Angela Abdalla was getting more and more uncomfortable.

Kiki looked up from her newspaper and curled her legs up under her. She smiled languidly. “You're right. I'm not IIC. Neither are you. Call Susan and ask her if we should wait a half hour, so four section leaders can be on site, or if your needs outweigh everyone else's.”

Peter narrowed his eyes, and his lips went white. He wasn't used to being slapped down like that. Finally, with effort, he turned to Angela and granted her a single nod. Grateful, she rushed out.

Peter said, “I don't appreciate your tone.”

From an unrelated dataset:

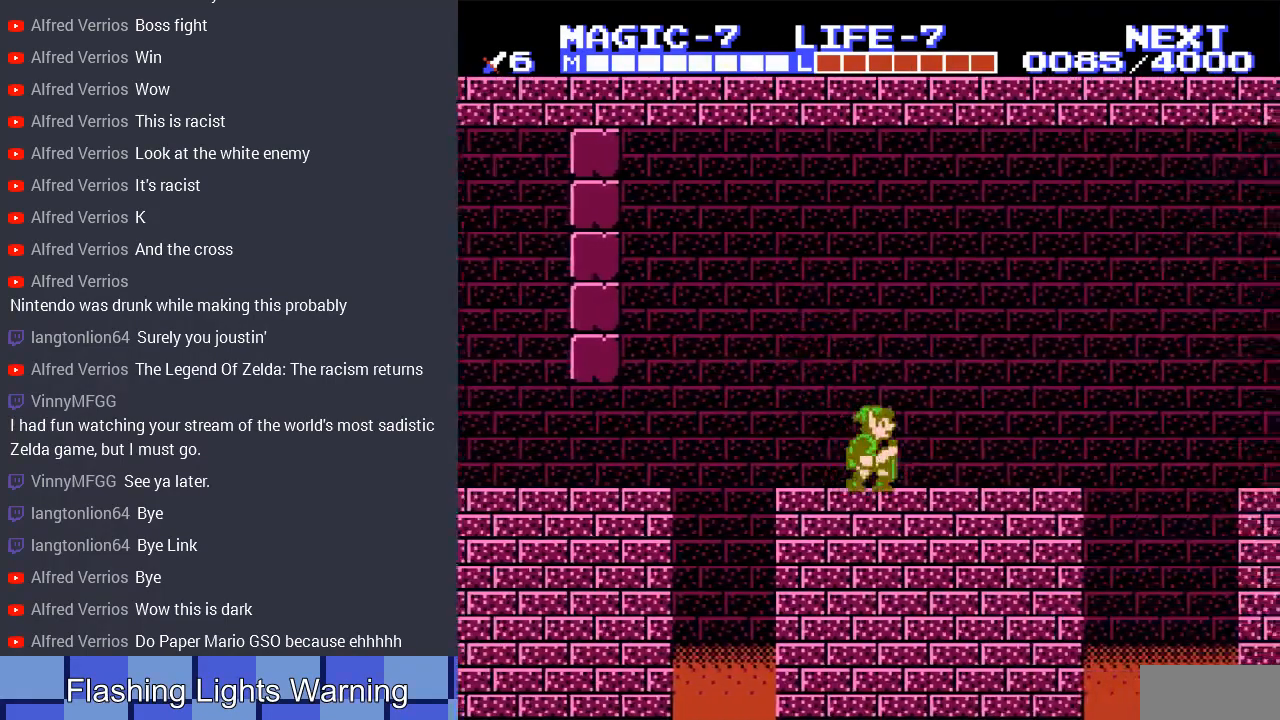
{"buttons": [], "events": [[400, "DPAD_RIGHT", "up"]]}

Kiki said, “Oh,” in the same way you'd react if someone in an elevator said, “My dog is a spaniel.” She went back to her paper.

 

John Roby, the bomb expert from England, Walter Mulroney, who would head up the structures unit, and Isaiah Grey, the ex-pilot who would lead the ops crew, arrived within a half hour, were given their communication
units, and were escorted out to the tarmac. Many of them had worked together at one crash or another. Other section leaders, including Susan Tanaka, the intergovernmental liaison, were still hours away.

It was 12:20
A.M.
Pacific.

THIRTY THOUSAND FEET OVER WISCONSIN

There's a folding metal seat in the cockpit of Boeing 737s that can be used for a flight engineer or a visiting pilot or dignitary. The pilot let Susan Tanaka use the space, once she'd flashed her ID to the senior flight attendant. Neither the pilot nor the copilot was crazy about having a crasher in their cockpit.

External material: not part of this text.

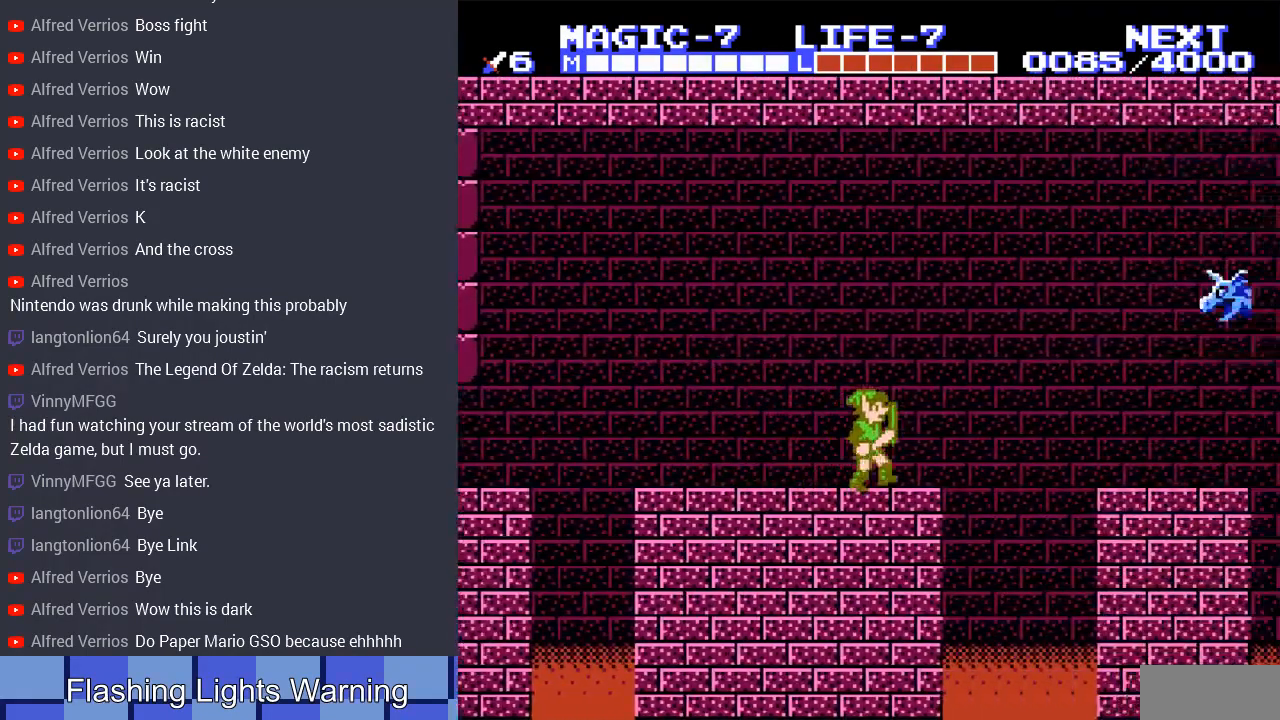
{"buttons": ["START"], "events": [[233, "DPAD_LEFT", "down"], [433, "DPAD_LEFT", "up"], [467, "START", "down"]]}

She wore a headset, and the copilot had set up the secondary-communication array to the right frequency. Susan could talk to her staff in Washington, and they, in turn, could link her into the building's telephone system.

She heard a dial tone followed by ringing. “Chemeketa Inn, how may I direct your call?”

“Reservations, please.”

“One moment please.” Muzak. “Reservations.”

“Yes, I need to book some rooms. My name is Susan Tanaka and I'm with the National Transportation Safety Board. Our people are investigating that plane crash, just north of you.”